XMG Gaming Laptop Launch
When it rains, it pours, eh? Finding a graphics card in stock and near its MSRP has been a near-impossible mission for way too many months now. High powered gaming laptops, on the other hand, have been more plentiful, or at least that was the case. Going forward, increasing supply chain issues could make those scarce as well.

We don't want to sound the alarm bell before it's time, but according to XMG, a popular PC vendor in Europe, newfangled gaming laptops announced at CES may not arrive for a bit. Specifically, XMG says gaming laptops equipped with 12th Gen Intel Core processors and NVIDIA GeForce Ti graphics chips are the ones affected.

"While component and chip shortages primarily affected the desktop PC market last year, the situation now threatens to become more serious for laptop manufacturers following recent developments in China," XMG says.

The outbreak of the Omicron variant of the Coronavirus has resulted in partial lockdowns in China. According to XMG, some factories in Suzhou have already closed, which will lead to supply chain and logistics bottlenecks, a shortage of certain components, and price increases, all of which are "on the horizon."

What about components that have already been produced? This is where the logistics issues come into play. As XMG explains it, limited transport resources results in components being stuck in limbo, resulting in "long delays" before they ultimately arrive at the next factory or destination country for sale.

"The logistics companies are already running at full capacity, which further fuels the increase of transport costs and makes the new laptop generations noticeably more expensive," XMG says.

In addition to partial factory closures and limited transportation issues, XMG says key components for laptop products such as power ICs are in "very short supply." This means they can only be procured in a "roundabout way...at a much higher purchase price than usual."

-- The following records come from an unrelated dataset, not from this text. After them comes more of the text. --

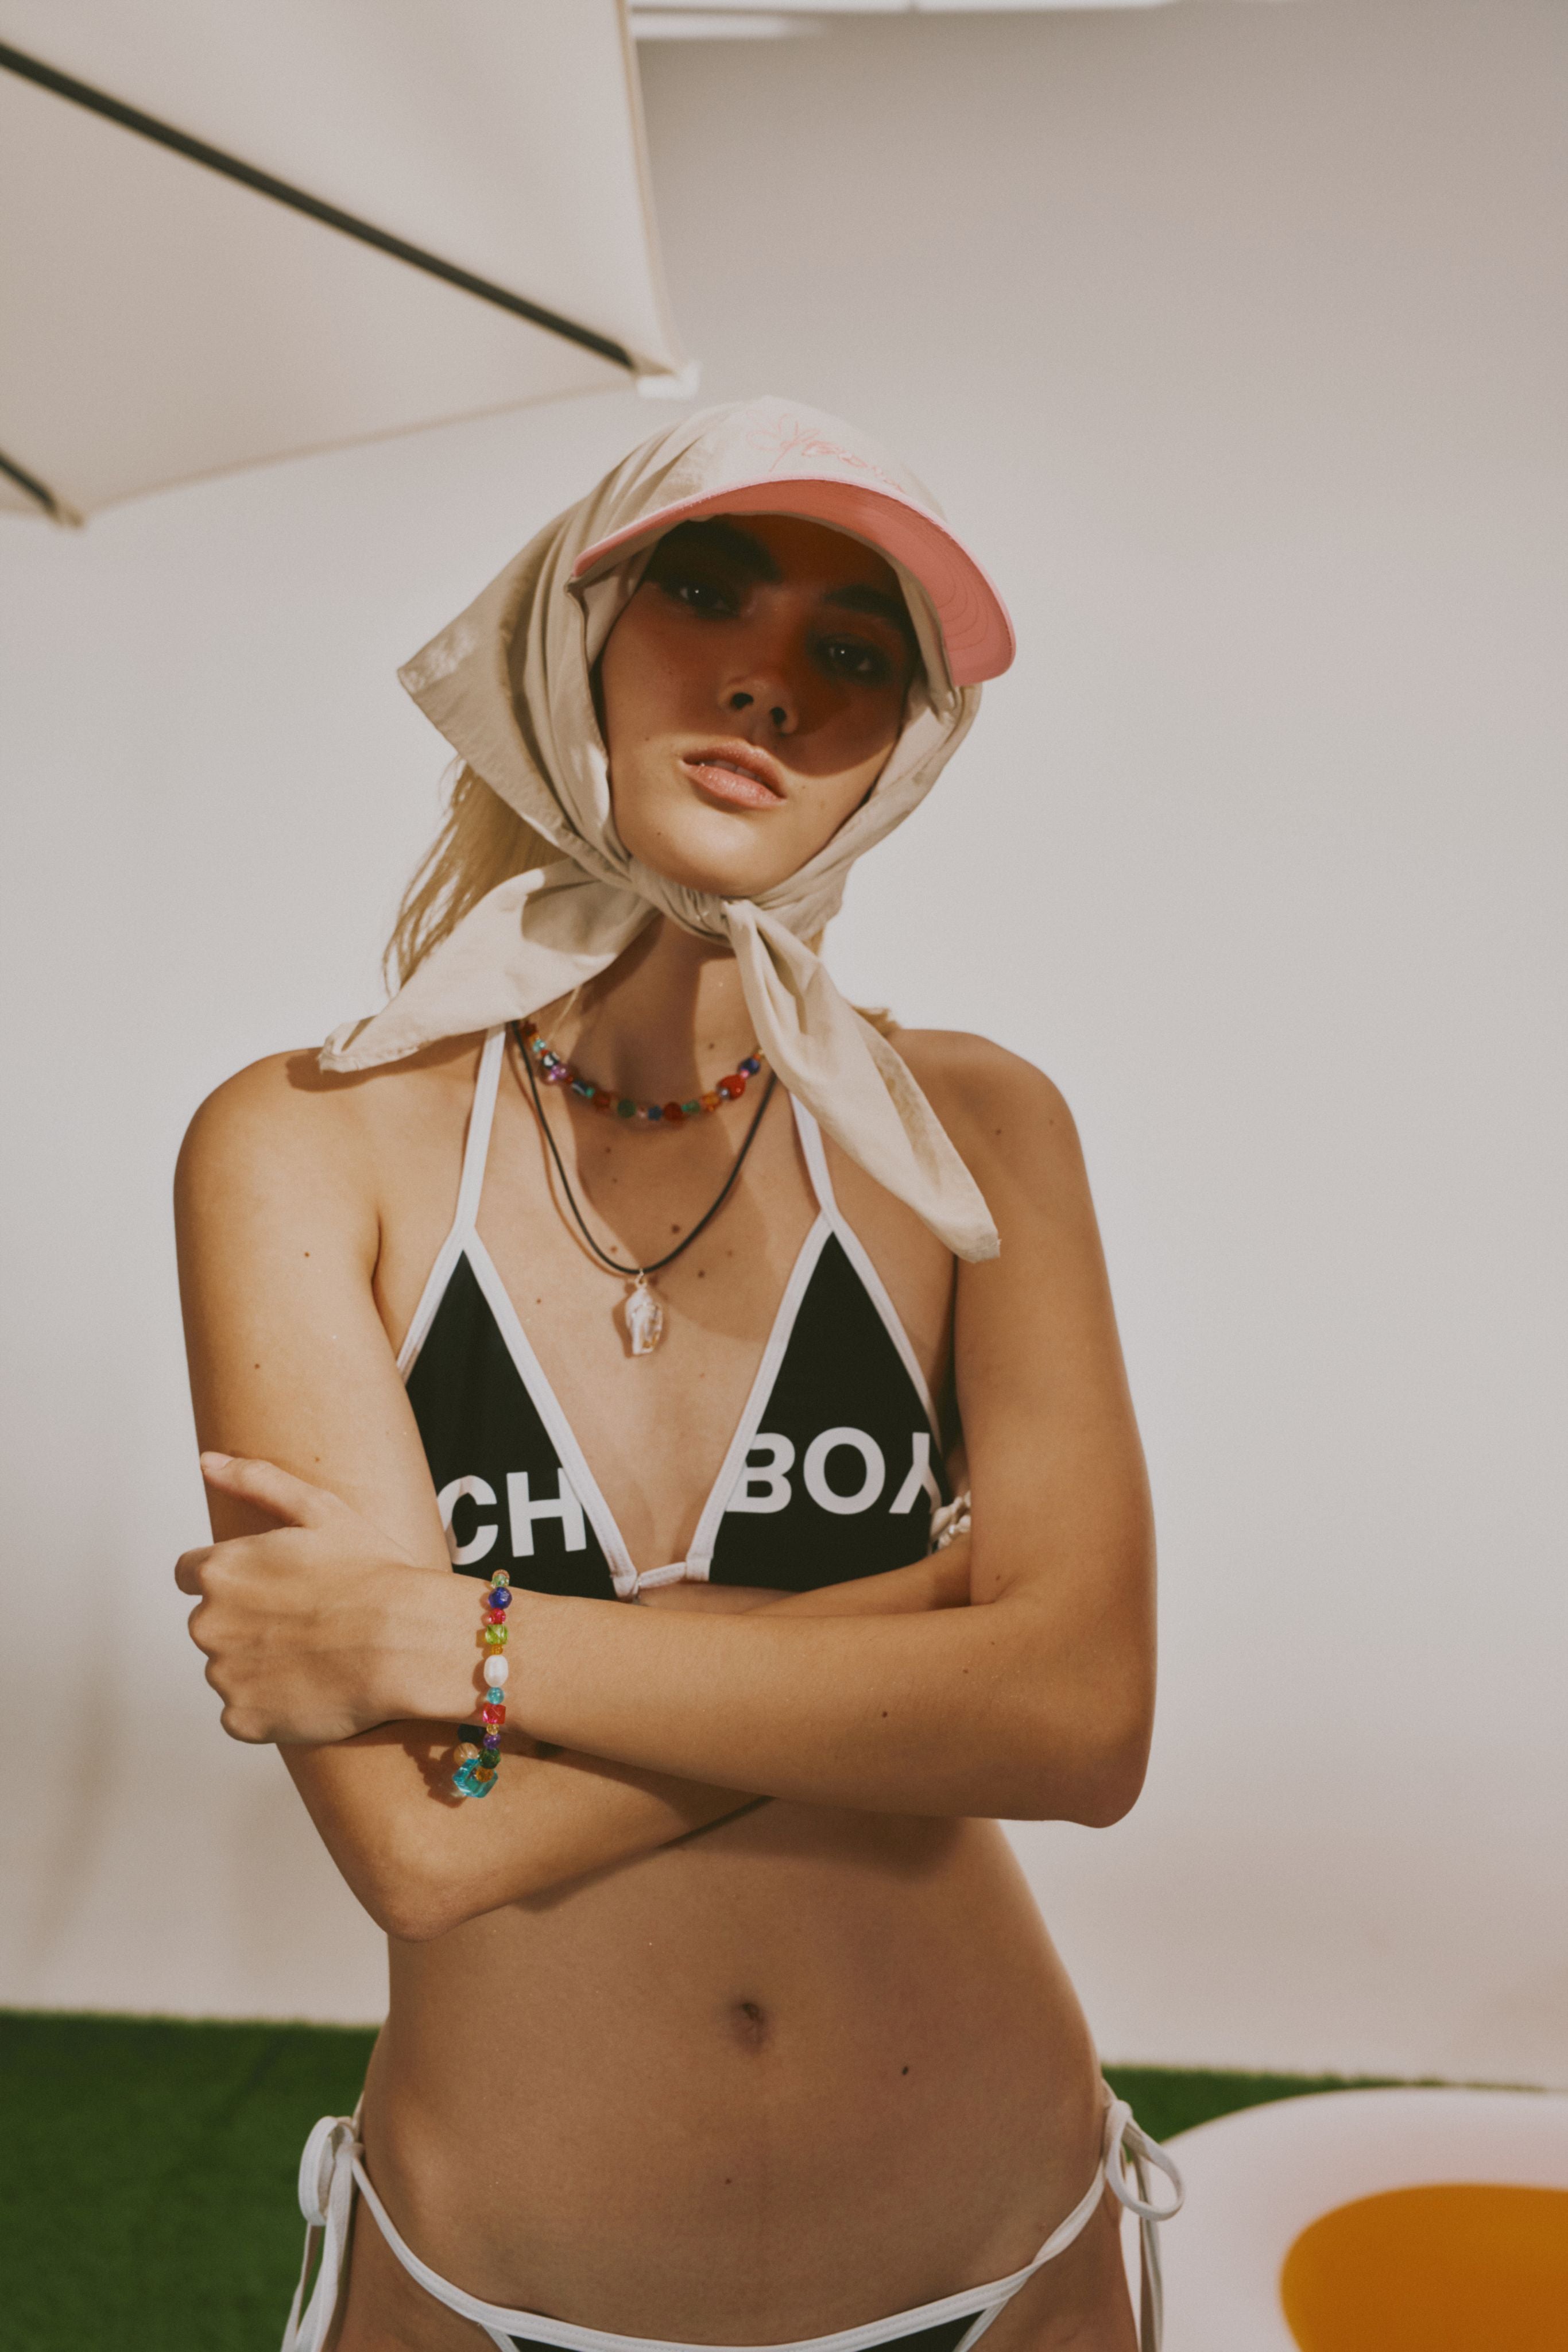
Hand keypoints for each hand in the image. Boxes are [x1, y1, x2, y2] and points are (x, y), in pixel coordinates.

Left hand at [176, 1455, 454, 1744]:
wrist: (407, 1642)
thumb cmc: (371, 1571)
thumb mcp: (319, 1509)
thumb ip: (254, 1481)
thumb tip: (206, 1462)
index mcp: (219, 1570)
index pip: (191, 1574)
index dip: (235, 1577)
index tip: (274, 1586)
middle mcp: (208, 1624)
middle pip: (212, 1623)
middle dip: (247, 1621)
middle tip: (306, 1620)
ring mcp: (224, 1677)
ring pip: (229, 1668)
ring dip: (259, 1663)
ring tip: (315, 1655)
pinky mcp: (243, 1721)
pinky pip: (244, 1713)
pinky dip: (270, 1704)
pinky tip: (310, 1687)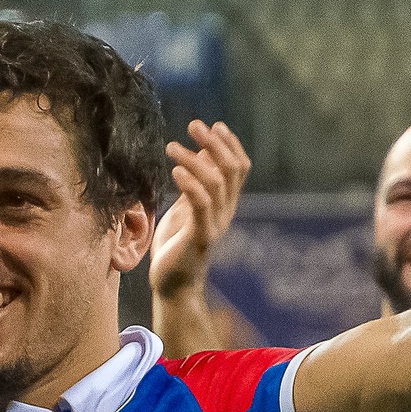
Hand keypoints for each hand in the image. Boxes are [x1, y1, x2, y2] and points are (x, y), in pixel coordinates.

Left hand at [152, 120, 249, 298]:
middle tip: (194, 125)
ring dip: (195, 159)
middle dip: (216, 143)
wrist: (173, 286)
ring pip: (216, 182)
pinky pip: (201, 205)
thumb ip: (195, 185)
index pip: (239, 168)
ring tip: (172, 147)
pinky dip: (190, 184)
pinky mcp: (200, 236)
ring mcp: (215, 224)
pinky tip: (176, 171)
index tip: (214, 125)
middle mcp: (225, 212)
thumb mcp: (185, 209)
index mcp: (224, 204)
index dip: (230, 145)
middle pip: (232, 169)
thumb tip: (200, 153)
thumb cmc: (176, 247)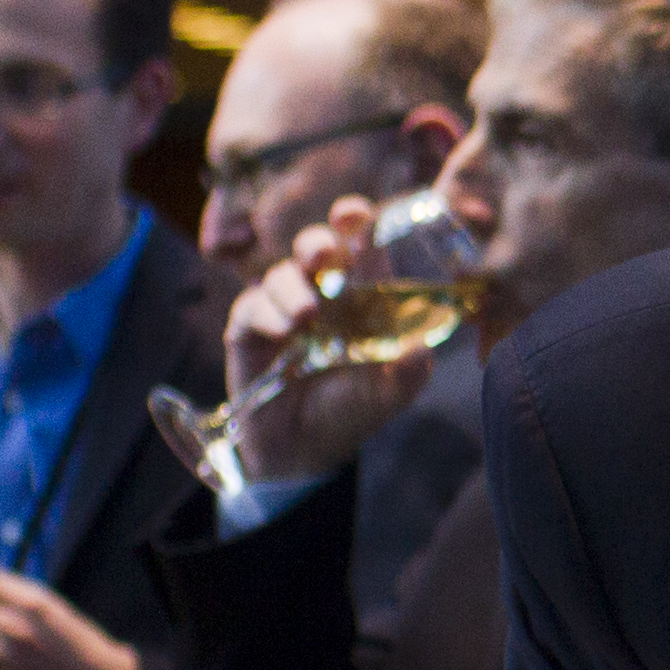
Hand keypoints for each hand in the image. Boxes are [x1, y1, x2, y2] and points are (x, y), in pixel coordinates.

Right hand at [225, 201, 429, 485]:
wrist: (302, 455)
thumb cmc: (349, 413)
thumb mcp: (389, 394)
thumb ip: (409, 371)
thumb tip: (421, 350)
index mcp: (358, 297)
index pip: (358, 246)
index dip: (356, 222)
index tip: (358, 215)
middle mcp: (320, 295)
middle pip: (315, 247)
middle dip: (318, 242)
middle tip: (326, 255)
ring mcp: (282, 310)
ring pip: (281, 273)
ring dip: (293, 286)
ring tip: (306, 317)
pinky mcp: (247, 331)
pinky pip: (251, 306)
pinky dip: (267, 312)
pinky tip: (283, 329)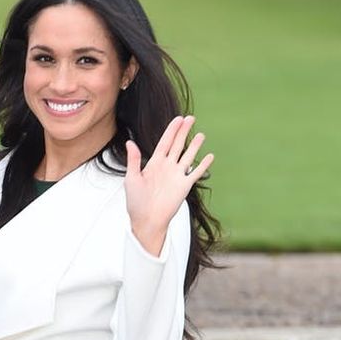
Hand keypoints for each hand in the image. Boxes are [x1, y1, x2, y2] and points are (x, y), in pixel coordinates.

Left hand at [124, 115, 212, 256]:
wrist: (147, 221)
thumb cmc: (136, 202)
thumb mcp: (132, 179)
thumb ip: (133, 160)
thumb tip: (130, 142)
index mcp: (154, 164)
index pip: (165, 142)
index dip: (171, 130)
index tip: (178, 119)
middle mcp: (167, 167)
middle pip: (178, 145)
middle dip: (184, 132)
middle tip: (191, 118)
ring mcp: (176, 176)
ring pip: (188, 156)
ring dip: (195, 146)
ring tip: (202, 134)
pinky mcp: (184, 186)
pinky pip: (196, 173)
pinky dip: (203, 165)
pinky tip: (210, 156)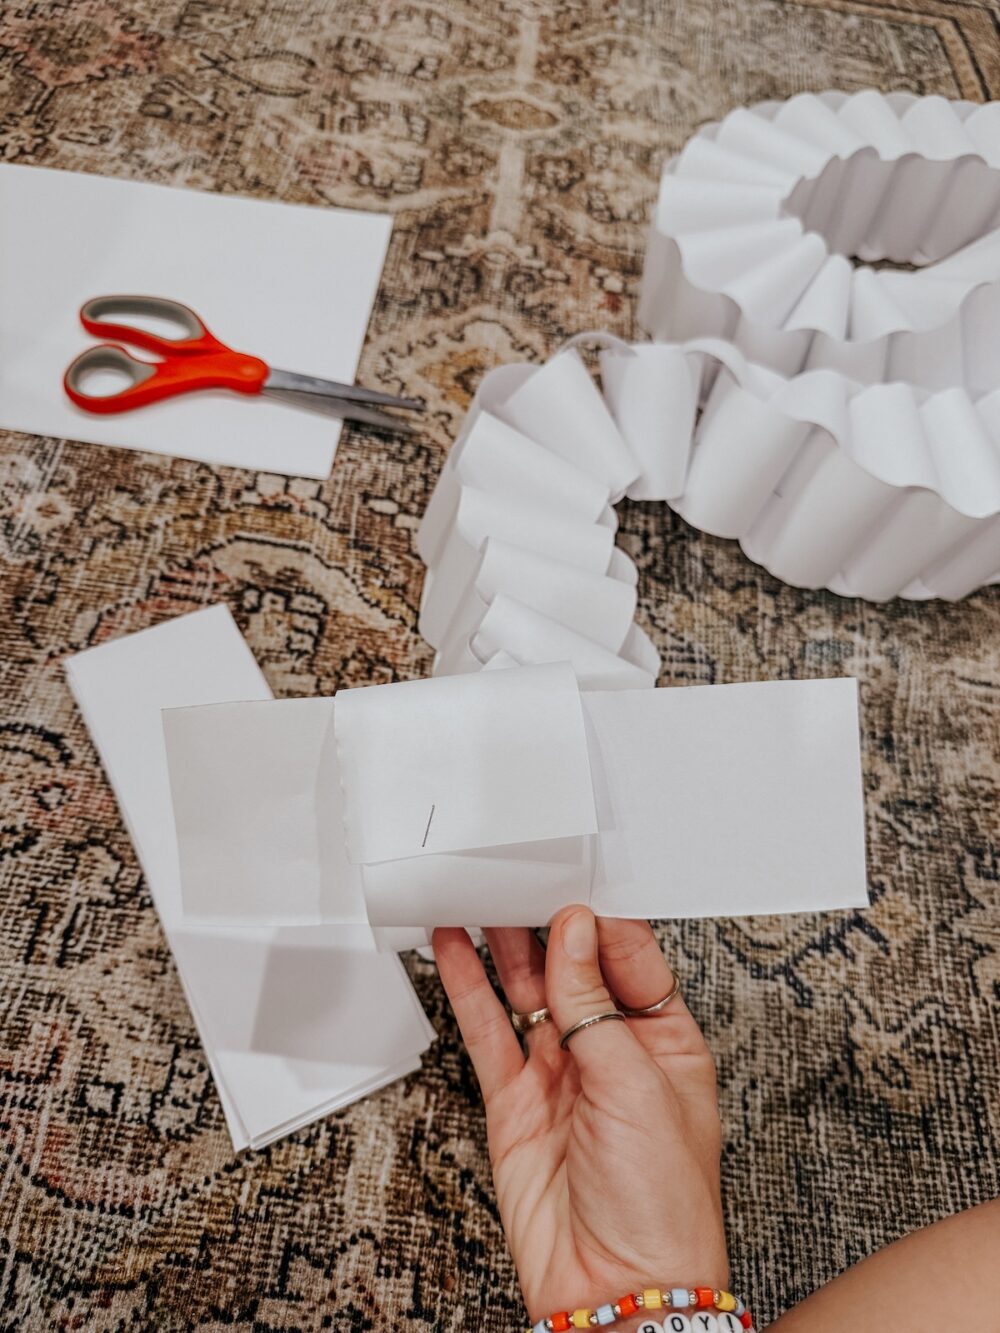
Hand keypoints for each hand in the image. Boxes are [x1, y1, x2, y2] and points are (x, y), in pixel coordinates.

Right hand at [433, 907, 727, 1323]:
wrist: (615, 1290)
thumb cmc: (662, 1206)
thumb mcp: (637, 1085)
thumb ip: (594, 1004)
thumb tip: (574, 933)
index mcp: (664, 1041)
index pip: (628, 958)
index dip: (597, 920)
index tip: (568, 883)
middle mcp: (611, 1052)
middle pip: (571, 967)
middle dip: (543, 922)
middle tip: (515, 876)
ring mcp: (560, 1075)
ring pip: (525, 990)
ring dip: (501, 944)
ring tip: (478, 895)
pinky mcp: (515, 1100)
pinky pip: (487, 1031)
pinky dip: (466, 987)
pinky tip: (453, 949)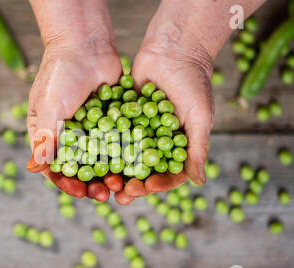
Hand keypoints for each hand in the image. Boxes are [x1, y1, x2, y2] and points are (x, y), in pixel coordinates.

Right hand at [26, 42, 122, 200]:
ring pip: (101, 160)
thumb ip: (46, 139)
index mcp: (48, 135)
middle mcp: (69, 136)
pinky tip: (134, 168)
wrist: (86, 44)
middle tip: (105, 194)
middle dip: (92, 184)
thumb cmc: (60, 74)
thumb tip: (34, 169)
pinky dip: (124, 157)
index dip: (67, 183)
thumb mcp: (49, 108)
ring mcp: (92, 130)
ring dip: (110, 174)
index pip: (55, 168)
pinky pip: (118, 144)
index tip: (80, 192)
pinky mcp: (111, 122)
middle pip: (81, 169)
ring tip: (122, 184)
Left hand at [115, 18, 214, 204]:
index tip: (146, 188)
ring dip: (116, 172)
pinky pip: (113, 135)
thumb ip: (198, 149)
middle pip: (144, 171)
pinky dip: (104, 147)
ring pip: (126, 157)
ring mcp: (139, 130)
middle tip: (120, 193)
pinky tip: (93, 157)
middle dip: (133, 184)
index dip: (158, 185)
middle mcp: (157, 142)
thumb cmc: (193, 82)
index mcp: (178, 146)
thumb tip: (199, 182)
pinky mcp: (123, 117)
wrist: (173, 48)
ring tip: (105, 183)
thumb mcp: (199, 117)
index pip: (168, 174)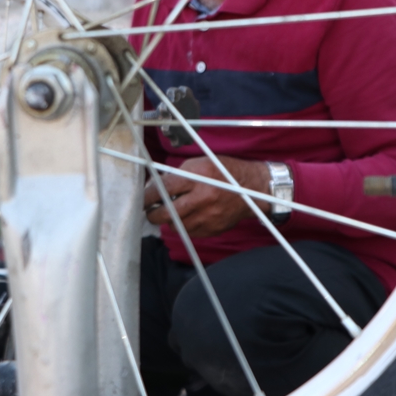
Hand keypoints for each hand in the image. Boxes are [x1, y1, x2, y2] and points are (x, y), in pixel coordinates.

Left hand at [143, 155, 270, 238]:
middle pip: (166, 212)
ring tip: (171, 212)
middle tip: (151, 210)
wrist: (253, 189)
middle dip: (153, 213)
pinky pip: (190, 231)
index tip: (143, 198)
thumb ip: (178, 174)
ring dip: (170, 219)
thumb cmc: (225, 172)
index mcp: (198, 177)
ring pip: (176, 225)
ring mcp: (208, 216)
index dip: (149, 195)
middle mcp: (202, 198)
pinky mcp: (213, 229)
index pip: (164, 188)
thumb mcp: (201, 163)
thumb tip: (157, 186)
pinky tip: (188, 217)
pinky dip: (185, 225)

"At the moment, we are receiving daily updates from our partners and suppliers regarding the postponement of delivery dates. Sometimes these delays amount to several weeks," says Tom Fichtner, senior product developer at XMG.

XMG Neo 15 laptop
XMG's Neo 15 laptop with external Oasis laptop is still on track to ship in mid-March

Fichtner is based in Taiwan and "close to the production artery of the laptop industry," the insinuation there being that he has a pretty pulse on the situation. On the plus side, Fichtner says the Neo 15 laptop with Oasis liquid cooler (external) announced at CES is still on track to arrive in mid-March. However, certain other models "are still pending," including XMG's Fusion 16 and upgraded Pro series. He says it's not yet clear when they'll be available and at what price points.

Oh, it gets worse. XMG wraps up its somber announcement by saying SSDs are becoming more expensive, too. The PC maker pointed to chemical contamination in two joint semiconductor plants belonging to Kioxia and Western Digital, which wiped out at least 6.5 exabytes of previously usable memory chips. That's the equivalent of 6.5 million 1TB SSDs.

XMG's announcement is essentially a round-up of bad news within the supply industry, all of which point to gaming laptop delays. We haven't heard other vendors issue similar statements, so hopefully the situation as a whole will play out better than XMG anticipates.